Like on days when it's 118 degrees in the shade and the sand flies are biting and Internet service is down. Or when mortar rounds explode on the forward operating base in Tikrit where he lives with a couple of thousand coalition troops.

And then there are the difficulties of his job. IPLOs work for a private security company contracted by the U.S. State Department. As senior team chief for Salah Ad Din province, DeKleine supervises 33 other IPLOs who are training new Iraqi police officers across the province. He also attempts to advise and mentor the new provincial police chief, Maj. Gen. Hamad.

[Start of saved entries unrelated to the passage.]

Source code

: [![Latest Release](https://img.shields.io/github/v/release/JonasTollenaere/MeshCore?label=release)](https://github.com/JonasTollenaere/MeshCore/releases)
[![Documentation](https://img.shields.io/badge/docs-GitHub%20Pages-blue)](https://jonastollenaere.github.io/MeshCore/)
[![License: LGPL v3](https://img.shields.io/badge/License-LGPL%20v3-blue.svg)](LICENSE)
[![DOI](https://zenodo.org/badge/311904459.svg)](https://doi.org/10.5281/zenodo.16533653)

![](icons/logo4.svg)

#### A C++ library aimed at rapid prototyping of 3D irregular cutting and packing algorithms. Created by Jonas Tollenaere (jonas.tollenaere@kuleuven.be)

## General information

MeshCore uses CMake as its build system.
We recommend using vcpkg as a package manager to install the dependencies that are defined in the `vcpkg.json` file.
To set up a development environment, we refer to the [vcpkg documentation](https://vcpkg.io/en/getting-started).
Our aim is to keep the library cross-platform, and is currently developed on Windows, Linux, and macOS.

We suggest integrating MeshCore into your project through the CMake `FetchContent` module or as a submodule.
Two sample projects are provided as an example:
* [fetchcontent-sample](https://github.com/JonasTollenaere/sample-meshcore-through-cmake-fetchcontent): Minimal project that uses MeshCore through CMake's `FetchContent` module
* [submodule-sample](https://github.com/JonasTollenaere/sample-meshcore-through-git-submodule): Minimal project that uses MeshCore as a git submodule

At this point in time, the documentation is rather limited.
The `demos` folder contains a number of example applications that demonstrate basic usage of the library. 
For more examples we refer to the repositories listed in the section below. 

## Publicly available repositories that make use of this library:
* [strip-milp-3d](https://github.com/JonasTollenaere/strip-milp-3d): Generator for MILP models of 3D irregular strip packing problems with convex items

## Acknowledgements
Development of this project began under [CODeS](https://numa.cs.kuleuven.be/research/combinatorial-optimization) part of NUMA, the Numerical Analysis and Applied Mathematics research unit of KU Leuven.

"There are commonalities between us," DeKleine said, like the fact that both were raised on farms and spent time in the military.

But differences in mind-set between the two men - between their two countries - repeatedly baffle DeKleine. "They do want to make their country more secure," he said, "but their tribal mentality is very difficult to overcome. If a crime occurs within a tribe, it doesn't get reported, but if a crime occurs across two tribes, they consider it a blood debt. Tribes have been killing back and forth for 50 years over a stolen horse."

The tribal mind-set has innumerable ramifications for criminal justice, DeKleine said, from the number of police stations in a given city to the way search warrants are carried out.

Though he often shakes his head, DeKleine is not quick to condemn Iraqi ways. "I'm learning how arrogant we Americans can be," he said. "Sometimes I drop my jaw when I hear how they do things. But then I step back and look at the way we treat drunk drivers. Multiple offenders are still on the road claiming victims. We're not the answer to every aspect of Iraqi justice."

DeKleine thinks it will be at least a generation before Iraqis are able to form a secure democratic society. He draws an analogy from police work back home. "When we arrest a person who is assaulting the rest of a family, that doesn't mean that then everything's going to be fine for that family. They've been steeped in a culture of violence. When the assaulting figure is out of the picture, how will they deal with the power struggle that opens up in the family? Probably fights and assaults will continue. That's what is going on here."

Still, DeKleine has "an earnest hope" that Iraqis will come to "shoulder the great responsibility and self-discipline that freedom requires." Having seen the rich, millennia-old culture of Iraq , he hopes for the day when an ordinary citizen from Holland or Tikrit can travel to the other's city.

After a year in Iraq , Ken DeKleine returns home to his wife, Lori Meulman DeKleine '86, and their two children on Feb. 12. He can tell you how many hours, minutes and seconds until that day.